The chain of afore-mentioned steps accompanied by a strong rhetoric of the top Armenian leadership eventually discredited the idea of peaceful resolution and logically led to the outbreak of a new phase of hostilities, first in July, along the Armenia-Azerbaijani state border, and now in and around Nagorno-Karabakh.

Negligence of the international community

At the same time, the existing international frameworks once designed to mediate the settlement process for the Nagorno-Karabakh conflict had long become outdated and impractical, despite numerous calls to reform them. The back and forth flights and the routine, unsubstantial statements of the representatives from the official mediating nations (France, Russia and the United States) did not add anything valuable to the entire peace process.
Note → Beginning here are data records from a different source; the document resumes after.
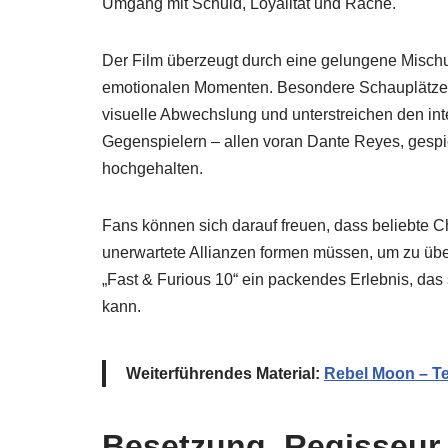
Umgang mit Schuld, Loyalität und Rache.
Der Film überzeugt durch eine gelungene Misc
emotionalen Momenten. Besondere Schauplätze w
visuelle Abwechslung und unterstreichen den in
Gegenspielern – allen voran Dante Reyes, ges
hochgehalten.
Fans können sich darauf freuen, dass beliebte C
unerwartete Allianzen formen müssen, um zu übe
„Fast & Furious 10“ ein packendes Erlebnis, das
kann.
Weiterführendes Material:
Rebel Moon – Te
Besetzung, Regisseur 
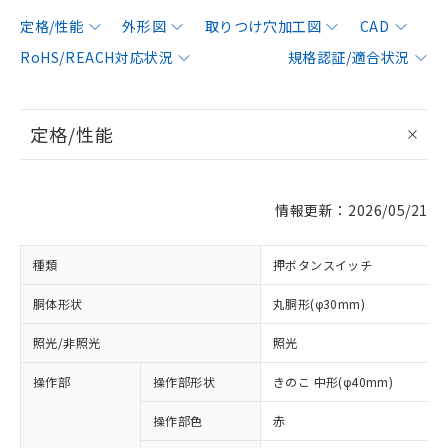
定格/性能
外形図
取りつけ穴加工図
CAD
RoHS/REACH対応状況
規格認証/適合状況
定格/性能
情報更新：2026/05/21
種類
押ボタンスイッチ
胴体形状
丸胴形(φ30mm)
照光/非照光
照光
操作部
操作部形状
きのこ 中形(φ40mm)
操作部色
赤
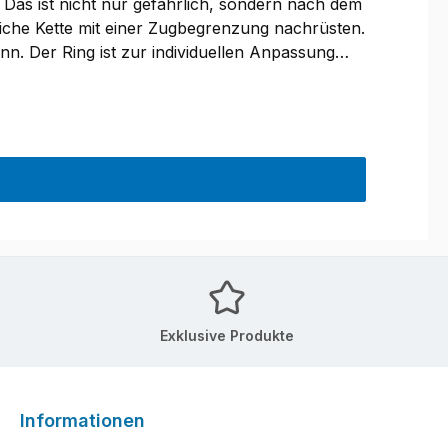
 Das ist nicht nur gefährlich, sondern nach dem
liche Kette mit einer Zugbegrenzung nachrüsten.
ann. Der Ring ist zur individuellen Anpassung
Exklusive Produkte
Informationen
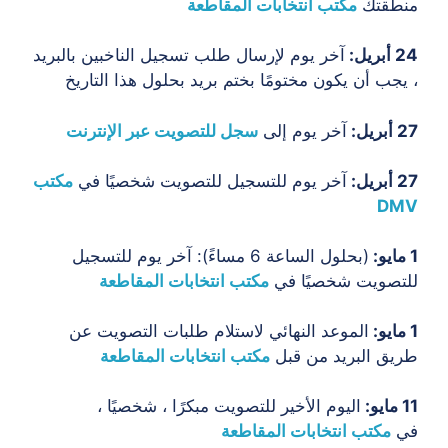
منطقتك
مكتب انتخابات المقاطعة
24 أبريل:
آخر يوم لإرسال طلب تسجيل الناخبين بالبريد
، يجب أن يكون مختومًا بختم بريد بحلول هذا التاريخ
27 أبريل:
آخر يوم إلى
سجل للتصويت عبر الإنترنت
27 أبريل:
آخر يوم للتسجيل للتصويت شخصيًا في
مكتب
DMV
1 مايو:
(بحلول الساعة 6 مساءً): آخر يوم للتسجيل
للتصويت شخصيًا في
مكتب انتخابات المقاطعة
1 مايو:
الموعد النهائي لاستلام طلبات التصويت عن
طريق البريد من قبل
مكتب انتخابات المقاطعة
11 مايو:
اليوم الأخير للتصويت مبكرًا ، شخصيًا ،
في
مكتب انتخابات المقاطعة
The vacuum that emerged because of US disengagement from the region and the internal cracks within the European Union, has been assertively filled in by Russia, which seemed like the sole international player able to lead the negotiations to a logical conclusion.

Yet, a smouldering and protracted conflict is what the Kremlin is apparently interested in: by deepening the divide and fragmentation in the South Caucasus, supplying both belligerent parties with weapons and speculating the proposal of deploying Russian “peacekeepers” in Nagorno-Karabakh, Moscow retains its dominant presence in the region.

The military escalation, the largest in scale since the 1994 ceasefire, stems from a number factors: while the fiasco of the diplomatic process is an outcome of a series of affronts by the Armenian leadership, the failure of the big powers to address the cracks in mutual trust and update the negotiation format with fresh ideas also contributed to the deterioration of the situation around Nagorno-Karabakh.